**Trecho do texto**
- - -
Decisão recente da 8ª Turma do Tribunal Superior do Trabalho (TST) – de que a função de assessor de comunicação corporativa não se enquadra como atividade jornalística – promete criar dois pesos e duas medidas quando deveria usar apenas um tipo de peso ou uma só medida para mensurar a questão de forma imparcial.

A linha de separação entre o jornalista de redação e o jornalista produtor de conteúdo corporativo, de acordo com a relatora do TST, é o interesse público. Enquanto o jornalista de redação está comprometido com a verdade dos fatos, o assessor de imprensa, o relações-públicas, o comunicador corporativo e assemelhados visam apenas a defesa dos interesses do cliente, com seleção das informações que serão divulgadas ao público, buscando preservar ou projetar a imagem da empresa (sic).

Na verdade, o grande “nó górdio” da decisão do TST foi ter encerrado com uma canetada uma polêmica que dura décadas no meio jornalístico. Afinal, o assessor de comunicação corporativa é jornalista? Como bem lembra o professor Manuel Chaparro, esse reconhecimento vem quando o Sindicato dos Jornalistas do Estado de São Paulo cria, em 1980, uma comissão dos jornalistas de assessoria, iniciando o processo para dar identidade jornalística ao assessor de imprensa.

É claro que essa é uma singularidade brasileira. Somente no Brasil as assessorias de imprensa absorveram prioritariamente jornalistas, depois da década de 1970, em grande parte porque eles dominam os processos jornalísticos e também para dar vazão ao encolhimento dos postos de trabalho nas redações dos veículos de comunicação tradicionais.

Nos demais países, o principal profissional em atividade na assessoria de comunicação empresarial é o relações-públicas. A atividade surge com o jornalista americano Ivy Lee, que, em 1914, foi contratado pelo milionário John Rockefeller Jr. para recuperar sua imagem pública, vinculada ao “capitalismo selvagem” depois de uma greve sangrenta em uma de suas empresas – a Colorado Full and Iron Company. O primeiro conselho de Lee para Rockefeller foi falar sempre a verdade, uma atribuição que a relatoria do TST atribui exclusivamente ao jornalista de redação.
- - -
**Instruções do exercício**
#1 Responda às perguntas com base no trecho sobre a decisão do TST.
(a) Segundo a relatora do TST, o que separa o jornalista de redação do jornalista produtor de conteúdo corporativo?
(b) Em que ano o Sindicato dos Jornalistas do Estado de São Paulo criou uma comissão dos jornalistas de assessoria?
(c) Qual foi o primeiro conselho de Ivy Lee para Rockefeller?
#2 Reproduza palavra por palavra a parte do trecho sobre a decisão do TST que começa com as palavras "Nos demais países, o" e termina com "jornalista de redação.".

**Dados registrados**
- - -
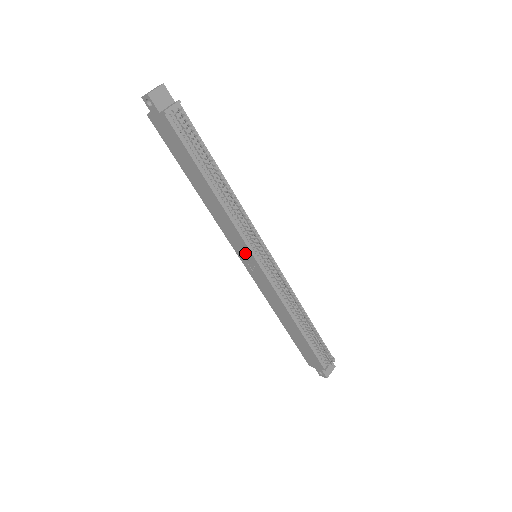
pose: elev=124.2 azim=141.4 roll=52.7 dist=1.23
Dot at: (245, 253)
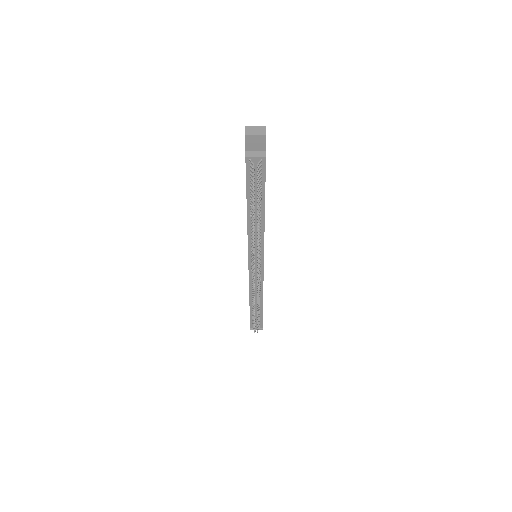
Dot at: occluded
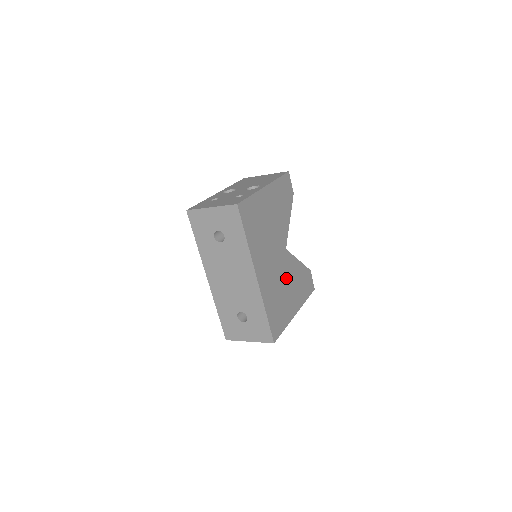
- - -
**Respostas do exercício**
#1
(a) O interesse público.
(b) Em 1980.
(c) Falar sempre a verdade.

#2
Nos demais países, o principal profissional em atividade na assessoria de comunicação empresarial é o relações-públicas. A atividade surge com o jornalista americano Ivy Lee, que, em 1914, foi contratado pelo milionário John Rockefeller Jr. para recuperar sua imagem pública, vinculada ao “capitalismo selvagem” depois de uma greve sangrenta em uma de suas empresas – a Colorado Full and Iron Company. O primeiro conselho de Lee para Rockefeller foi falar sempre a verdade, uma atribuição que a relatoria do TST atribui exclusivamente ao jornalista de redação.